我的心的一部分在中国 Wǒ de xīn de yībùfèn zài zhōngguó

(A part of my heart is in China.)

An old man painting calligraphy in the square with water.  Crowds look on.

A business man in his suit, a lady in a fancy red dress both riding bicycles down the dusty streets.

An Asian style zumba class in an open square. One lady leading with a stereo. 50-100 people follow. No gym membership required.

A grandma picking up her grandson’s poop on the mall floor. No diapers required.

First restaurant in a new city… the waiter says, “eat these raw garlic cloves and drink this salty tea. It will kill the bacteria in your food.” It worked, I didn’t get sick… that time.

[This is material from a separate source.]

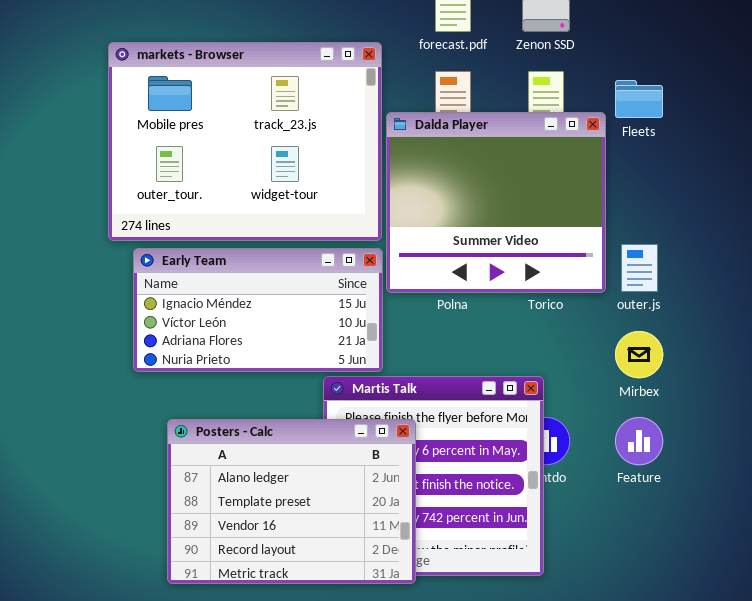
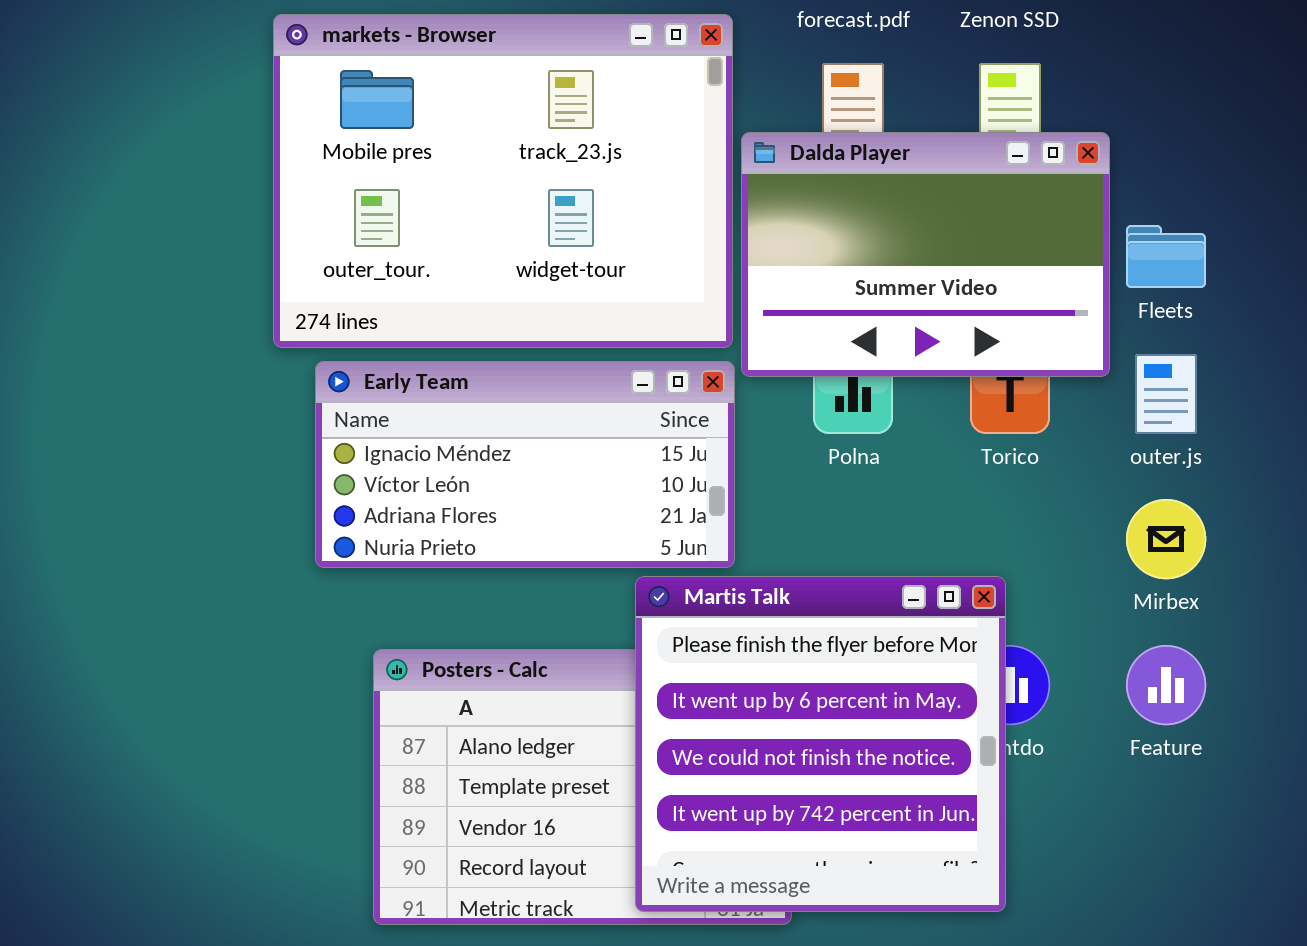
Fleets: [615,80,663,118] -> [1126,225,1206,288], moved
Dalda Player: [386,112,606,293] -> [741,132,1110,377], resized
Martis Talk: [323,376,544,576] -> [635,576,1006,912], raised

People on the street seeing a white person for the first time. “Hello, hello!” They call, when I respond they run away laughing. Mission accomplished, they spoke to a foreigner.

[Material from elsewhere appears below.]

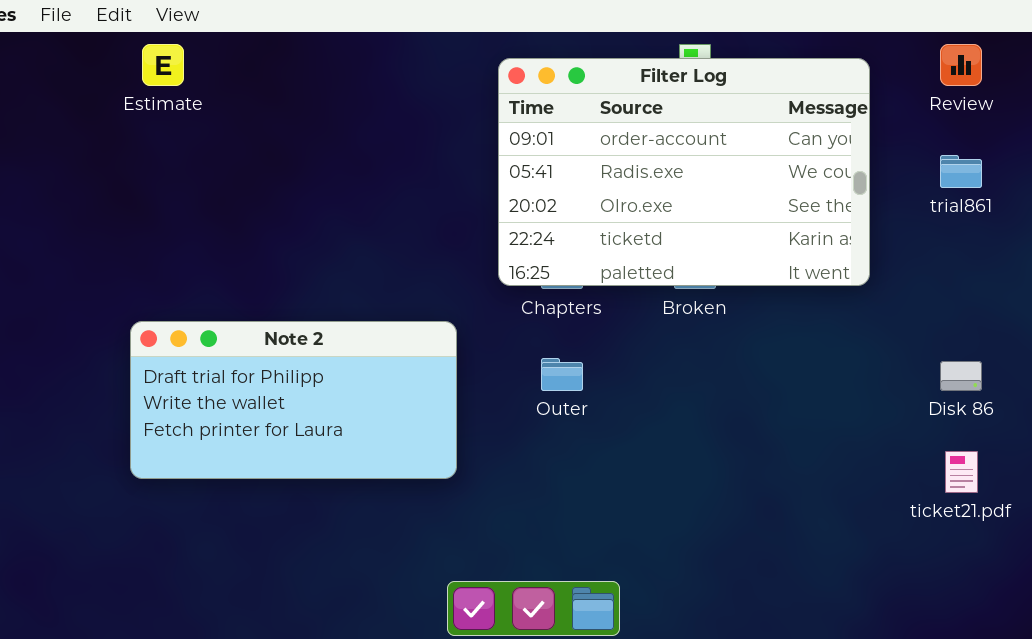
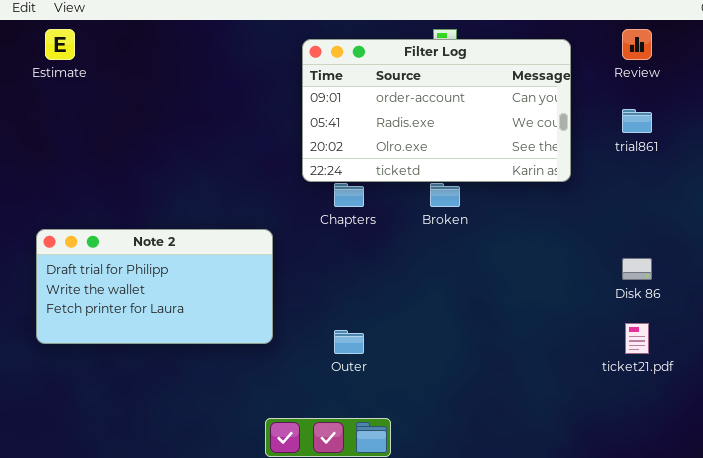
Filter Log: [498,58,870,286] -> [302,39,571,182], resized
Outer: [541,358,583,391] -> [334,330,364,354], moved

I jump off the bus when I see a crowd gathering. What is going on?

Beautiful music fills the parks as groups gather with their stringed intruments to make melodies.

white chocolate, strawberry ice cream bars, triple chocoloate ice cream bars… equivalent of 15 cents.

New friends, someone to hold my hand while crossing the street.  Hugs from 50 children with growing english skills.. “Hello Miss Conchie!” “Hi, how are you?” I ask, “I am fine, thank you, and you?” They parrot back.

Teacher friends to encourage me on tough days, “We love you.” A Chinese teacher said, “the childrens love you.”

One job, one community, one purpose, not being pulled in 100 directions.

I flew to China two times with as a college student and got the bug.  The day after I graduated with my B. Ed. I hopped on the plane again as an ESL teacher.

First time teaching, first time living in an apartment, first time living on my own, first time living in another country, first time riding a motorcycle taxi, first time having a toilet in my shower (all one room over there), first time getting a nice pay cheque, first time paying $1 for an amazing bowl of noodle soup

first time falling so deeply in love with children while at the same time being terrified of them.

First time wondering is my Shepherd with me when I don’t have my friends, my family, my comfort food, my usual traffic rules, my culture and language to share in deep conversation?  When my computer breaks down and that is my lifeline to back home in Canada and my seemingly only resource in teaching?

First time getting an award for singing the Titanic song.

First time having to bring a student to the principal’s office and really seeing his heart change for the better.

First time building community while speaking so few words.

First time feeling very loved and also very alone.

First time longing for rain to make the sky blue again (it washed away the pollution and gave us a few nice days)

First time sleeping only 2 hours a night for a week and feeling very strange sensations in my brain as a result.

First time I saw a driver cry when I had to say good by and come home. “I always remember you Melody.” He said.

First time feeling a physical pain in my heart as I climbed back on the plane to Vancouver.

I thought my China journey was over then but it was just beginning.

I faced a long season of hardship after teaching in China. I have asked myself and others have asked, “was it worth it?” “Should I have gone?” “Maybe it was a mistake?”

Looking back now I can see from the time that I was little and thought that Chinese people at the supermarket were French, I was being drawn to this nation and people for better or for worse.  It is impossible to tell how much my adventurous trip influenced my hard season afterwards.  Perhaps it was the catalyst that tore me out of my comfort zone and somewhat functional coping skills and plunged me into the adventure of real life. Raw, painful, risky and beautiful.

During one of my college day trips I received a heart shaped necklace from a Chinese student.  The clasp was tricky and it took a while for me to master putting it on.

I said to my friends, “this represents my heart for China. I am still figuring out how to wear it.  What it means for my life. One thing I know is that I have it.”